Our natural creative genius is stifled from the time we are born.
NASA had contacted Dr George Land to develop a highly specialized test that would give them the means to effectively measure the creative potential of NASA’s rocket scientists and engineers. The test turned out to be very successful for NASA’s purposes, but the scientists were left with a few questions: where does creativity come from? Are some people born with it or is it learned? Or does it come from our experience?
The scientists then gave the test to 1,600 children between the ages of 4 and 5. What they found shocked them.
This is a test that looks at the ability to come up with new, different and innovative ideas to problems. What percentage of those children do you think fell in the genius category of imagination?
A full 98 percent!
But this is not the real story. The scientists were so astonished that they decided to make it a longitudinal study and tested the children again five years later when they were ten years old.
The result? Only 30 percent of the children now fell in the genius category of imagination.
When the kids were tested at 15 years the figure had dropped to 12 percent!
What about us adults? How many of us are still in contact with our creative genius after years of schooling?
Sadly, only 2 percent.
These are not isolated incidences — these results have actually been replicated many times. The question is “Does our education rob us of our creative genius?”
Albert Einstein was once asked what the difference was between him and the average person. He said that if you asked the average person to find a needle in the haystack, the person would stop when he or she found a needle. He, on the other hand, would tear through the entire haystack looking for all the possible needles. With creative thinking, one generates as many alternative approaches as one can.
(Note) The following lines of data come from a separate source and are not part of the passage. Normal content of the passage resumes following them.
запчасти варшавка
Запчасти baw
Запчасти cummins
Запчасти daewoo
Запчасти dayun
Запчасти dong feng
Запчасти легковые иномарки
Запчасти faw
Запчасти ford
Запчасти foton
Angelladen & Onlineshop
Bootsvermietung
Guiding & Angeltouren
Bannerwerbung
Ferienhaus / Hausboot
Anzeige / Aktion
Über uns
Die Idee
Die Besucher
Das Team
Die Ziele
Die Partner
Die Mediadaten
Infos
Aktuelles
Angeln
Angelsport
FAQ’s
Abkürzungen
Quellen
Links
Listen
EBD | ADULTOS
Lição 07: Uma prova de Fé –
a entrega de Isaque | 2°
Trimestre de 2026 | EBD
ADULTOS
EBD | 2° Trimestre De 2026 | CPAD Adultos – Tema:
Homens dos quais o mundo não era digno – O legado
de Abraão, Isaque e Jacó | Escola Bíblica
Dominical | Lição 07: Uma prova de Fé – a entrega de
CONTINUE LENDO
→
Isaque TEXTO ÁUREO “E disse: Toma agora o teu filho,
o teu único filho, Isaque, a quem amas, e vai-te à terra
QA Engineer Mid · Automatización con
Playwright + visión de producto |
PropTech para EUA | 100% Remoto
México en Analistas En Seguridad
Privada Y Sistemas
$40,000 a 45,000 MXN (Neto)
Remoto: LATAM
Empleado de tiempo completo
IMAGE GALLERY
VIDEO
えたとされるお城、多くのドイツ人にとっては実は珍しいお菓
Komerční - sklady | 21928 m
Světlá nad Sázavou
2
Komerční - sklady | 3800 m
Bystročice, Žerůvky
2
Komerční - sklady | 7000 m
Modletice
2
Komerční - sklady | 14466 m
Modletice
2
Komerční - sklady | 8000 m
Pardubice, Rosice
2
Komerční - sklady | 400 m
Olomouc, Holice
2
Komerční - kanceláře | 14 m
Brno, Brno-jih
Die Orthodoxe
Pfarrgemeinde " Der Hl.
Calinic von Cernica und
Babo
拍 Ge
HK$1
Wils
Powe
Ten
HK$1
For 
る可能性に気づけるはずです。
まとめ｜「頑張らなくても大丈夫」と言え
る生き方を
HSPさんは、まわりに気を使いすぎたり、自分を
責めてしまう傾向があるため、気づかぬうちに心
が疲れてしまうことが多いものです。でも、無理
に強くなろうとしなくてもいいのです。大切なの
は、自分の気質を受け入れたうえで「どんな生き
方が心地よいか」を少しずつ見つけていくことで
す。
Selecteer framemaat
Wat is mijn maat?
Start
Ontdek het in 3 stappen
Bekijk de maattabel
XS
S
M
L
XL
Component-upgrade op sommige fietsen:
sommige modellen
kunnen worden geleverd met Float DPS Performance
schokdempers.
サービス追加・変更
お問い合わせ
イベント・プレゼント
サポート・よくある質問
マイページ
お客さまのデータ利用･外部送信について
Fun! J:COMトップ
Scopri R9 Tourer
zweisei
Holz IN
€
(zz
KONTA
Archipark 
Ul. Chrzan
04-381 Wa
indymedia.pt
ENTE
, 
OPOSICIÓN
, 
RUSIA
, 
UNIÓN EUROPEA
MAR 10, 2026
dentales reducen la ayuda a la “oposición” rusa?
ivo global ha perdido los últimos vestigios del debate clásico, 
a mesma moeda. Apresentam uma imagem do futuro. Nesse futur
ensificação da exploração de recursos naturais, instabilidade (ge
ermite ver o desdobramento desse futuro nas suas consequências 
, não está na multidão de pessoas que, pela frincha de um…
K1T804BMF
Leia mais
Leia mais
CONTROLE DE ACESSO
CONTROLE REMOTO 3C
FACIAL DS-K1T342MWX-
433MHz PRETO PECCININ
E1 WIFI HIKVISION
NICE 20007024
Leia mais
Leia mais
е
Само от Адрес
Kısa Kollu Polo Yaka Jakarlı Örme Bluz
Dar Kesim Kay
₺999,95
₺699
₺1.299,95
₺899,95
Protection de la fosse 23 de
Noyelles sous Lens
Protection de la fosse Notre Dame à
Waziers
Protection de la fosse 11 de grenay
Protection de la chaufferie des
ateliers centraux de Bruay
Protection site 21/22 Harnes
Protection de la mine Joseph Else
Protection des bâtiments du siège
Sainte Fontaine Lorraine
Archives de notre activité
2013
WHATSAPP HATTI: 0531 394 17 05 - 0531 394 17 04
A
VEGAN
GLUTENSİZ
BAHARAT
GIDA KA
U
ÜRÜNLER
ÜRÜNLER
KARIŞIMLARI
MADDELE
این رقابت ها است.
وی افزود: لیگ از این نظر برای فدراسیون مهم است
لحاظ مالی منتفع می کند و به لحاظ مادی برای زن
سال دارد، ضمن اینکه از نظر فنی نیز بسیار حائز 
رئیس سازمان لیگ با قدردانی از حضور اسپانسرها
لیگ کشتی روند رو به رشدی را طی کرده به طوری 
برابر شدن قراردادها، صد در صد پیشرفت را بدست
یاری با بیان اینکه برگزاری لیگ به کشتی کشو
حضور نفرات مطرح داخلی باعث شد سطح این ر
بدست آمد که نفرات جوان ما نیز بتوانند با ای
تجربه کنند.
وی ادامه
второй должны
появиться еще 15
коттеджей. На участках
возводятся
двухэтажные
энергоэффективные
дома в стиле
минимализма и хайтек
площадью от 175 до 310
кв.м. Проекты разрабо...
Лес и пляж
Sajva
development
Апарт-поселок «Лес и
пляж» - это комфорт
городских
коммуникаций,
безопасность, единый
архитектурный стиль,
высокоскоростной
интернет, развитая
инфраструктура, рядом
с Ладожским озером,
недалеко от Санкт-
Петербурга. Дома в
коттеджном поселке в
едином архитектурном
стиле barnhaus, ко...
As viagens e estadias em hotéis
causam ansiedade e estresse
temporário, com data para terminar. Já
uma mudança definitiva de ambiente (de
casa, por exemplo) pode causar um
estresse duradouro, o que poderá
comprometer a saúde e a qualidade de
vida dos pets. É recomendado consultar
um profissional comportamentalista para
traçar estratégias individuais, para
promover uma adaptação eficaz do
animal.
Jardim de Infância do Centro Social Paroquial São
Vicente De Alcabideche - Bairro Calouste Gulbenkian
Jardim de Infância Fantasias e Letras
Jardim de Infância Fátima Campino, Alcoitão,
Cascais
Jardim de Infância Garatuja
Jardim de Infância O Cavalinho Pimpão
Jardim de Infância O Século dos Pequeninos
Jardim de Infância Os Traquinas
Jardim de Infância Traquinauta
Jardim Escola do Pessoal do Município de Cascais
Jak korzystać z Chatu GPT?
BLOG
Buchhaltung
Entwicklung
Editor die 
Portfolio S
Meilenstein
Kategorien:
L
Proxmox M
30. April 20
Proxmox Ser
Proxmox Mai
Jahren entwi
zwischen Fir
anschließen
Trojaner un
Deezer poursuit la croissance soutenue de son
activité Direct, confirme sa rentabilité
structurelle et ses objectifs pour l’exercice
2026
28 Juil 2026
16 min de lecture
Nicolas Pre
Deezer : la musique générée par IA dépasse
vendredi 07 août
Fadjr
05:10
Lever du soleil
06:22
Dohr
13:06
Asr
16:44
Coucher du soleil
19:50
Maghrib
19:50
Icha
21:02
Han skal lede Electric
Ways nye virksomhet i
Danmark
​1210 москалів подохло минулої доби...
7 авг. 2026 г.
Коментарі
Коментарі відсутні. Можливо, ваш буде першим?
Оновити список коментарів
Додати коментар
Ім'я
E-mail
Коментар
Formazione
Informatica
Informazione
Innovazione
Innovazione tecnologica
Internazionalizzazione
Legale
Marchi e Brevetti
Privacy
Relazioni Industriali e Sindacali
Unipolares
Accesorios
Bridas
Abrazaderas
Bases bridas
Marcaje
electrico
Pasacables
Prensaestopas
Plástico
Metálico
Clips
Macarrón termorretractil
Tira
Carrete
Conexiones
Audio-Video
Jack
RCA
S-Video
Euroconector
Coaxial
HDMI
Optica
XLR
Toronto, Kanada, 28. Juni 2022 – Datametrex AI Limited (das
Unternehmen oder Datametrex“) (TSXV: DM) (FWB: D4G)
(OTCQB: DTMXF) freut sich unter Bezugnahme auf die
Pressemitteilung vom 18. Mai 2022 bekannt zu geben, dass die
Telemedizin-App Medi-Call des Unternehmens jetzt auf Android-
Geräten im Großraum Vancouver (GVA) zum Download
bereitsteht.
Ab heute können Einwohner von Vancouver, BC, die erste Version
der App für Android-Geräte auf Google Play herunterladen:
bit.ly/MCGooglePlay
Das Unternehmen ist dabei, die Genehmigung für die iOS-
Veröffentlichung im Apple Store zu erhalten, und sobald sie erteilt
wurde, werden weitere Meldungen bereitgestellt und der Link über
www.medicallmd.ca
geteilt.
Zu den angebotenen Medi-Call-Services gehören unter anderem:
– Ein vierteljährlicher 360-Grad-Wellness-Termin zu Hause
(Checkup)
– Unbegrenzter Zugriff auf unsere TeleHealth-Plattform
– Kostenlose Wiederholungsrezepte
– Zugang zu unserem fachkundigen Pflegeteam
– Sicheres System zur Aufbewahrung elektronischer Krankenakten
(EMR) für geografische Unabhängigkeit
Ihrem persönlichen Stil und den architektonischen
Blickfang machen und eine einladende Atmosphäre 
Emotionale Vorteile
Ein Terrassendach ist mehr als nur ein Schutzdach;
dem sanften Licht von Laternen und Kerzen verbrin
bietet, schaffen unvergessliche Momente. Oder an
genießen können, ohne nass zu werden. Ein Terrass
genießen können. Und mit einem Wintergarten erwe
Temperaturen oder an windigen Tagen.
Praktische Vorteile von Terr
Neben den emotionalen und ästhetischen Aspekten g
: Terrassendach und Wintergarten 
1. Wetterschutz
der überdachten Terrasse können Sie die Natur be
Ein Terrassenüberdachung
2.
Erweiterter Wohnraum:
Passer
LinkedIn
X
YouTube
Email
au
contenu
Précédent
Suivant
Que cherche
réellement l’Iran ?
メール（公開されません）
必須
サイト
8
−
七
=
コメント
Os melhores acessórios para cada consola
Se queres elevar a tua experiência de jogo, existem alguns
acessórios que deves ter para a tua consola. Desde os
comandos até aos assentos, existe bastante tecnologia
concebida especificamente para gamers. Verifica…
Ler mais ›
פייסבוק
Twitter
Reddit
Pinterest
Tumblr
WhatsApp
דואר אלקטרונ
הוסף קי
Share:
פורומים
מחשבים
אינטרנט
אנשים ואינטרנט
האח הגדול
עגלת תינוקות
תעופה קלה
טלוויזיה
Creative thinking is inclusive thinking. You consider the least obvious as well as the most likely approaches, and you look for different ways to look at the problem. It is the willingness to explore all approaches that is important, even after one has found a promising one.
Most of us have been educated to think exclusively which means we think in deficit by focusing our attention on specific information and excluding all else. Exclusive thinking is fine when we absolutely know which information is relevant and what is not. Many situations, in fact, most are ambiguous. In these instances, exclusive thinking leads us to neglect potentially important pieces of the puzzle. Exclusive thinking doesn’t merely inhibit irrelevant facts and perceptions. It can also smother the imagination.
We are instructed in schools to think reproductively by memorizing formulae, systems, and methodologies that others have used successfully in the past and to think logically and analytically. This instruction has created strong thinking patterns. When confronted with problems, these thinking patterns are activated with even a small bit of information and lead our thinking in a clearly defined direction toward something that has worked in the past for someone else, excluding all other approaches.
Think of your mind as a dish of jelly which has settled so that its surface is perfectly flat. When information enters the mind, it self-organizes. It is like pouring warm water on the dish of jelly with a teaspoon. Imagine the warm water being poured on the jelly dish and then gently tipped so that it runs off. After many repetitions of this process, the surface of the jelly would be full of ruts, indentations, and grooves.
New water (information) would start to automatically flow into the preformed grooves. After a while, it would take only a bit of information (water) to activate an entire channel. This is the pattern recognition and pattern completion process of the brain. Even if much of the information is out of the channel, the pattern will be activated. The mind automatically corrects and completes the information to select and activate a pattern.
This is why when we sit down and try to will new ideas or solutions, we tend to keep coming up with the same-old, same-old ideas. Information is flowing down the same ruts and grooves making the same-old connections producing the same old ideas over and over again.
Creativity occurs when we tilt the jelly dish and force the water (information) to flow into new channels and make new connections. These new connections give you different ways to focus your attention and different ways to interpret whatever you are focusing on. These different ways of focusing your attention and different ways of interpreting what you are focusing on lead to new insights, original ideas and solutions.
You cannot will yourself to look at things in a different way, no matter how inspired you are to do so. To illustrate, following are two rows of parallel dots which are equal in length. Try to will yourself to see the rows of dots as unequal in length. No matter how hard you concentrate and how long you look at the dots, the two rows remain equal.
However, if you change the way you look at the dots by combining the dots with two convergent straight lines, your perception of the dots changes. When you do that, the top row appears longer than the other one.
The rows are still equal (go ahead and measure them), yet, you are now seeing something different. Combining the dots with straight lines focused your attention in a different way and caught your brain’s processing routines by surprise. This provoked a different thinking pattern that changed your perception of the illustration and allowed you to see something that you could not otherwise see.
If one particular thinking strategy stands out for creative geniuses throughout history, it is the ability to provoke different thinking patterns by using creative thinking techniques that enable them to perceive conceptual, analogical and metaphorical juxtapositions between dissimilar and unrelated subjects and information.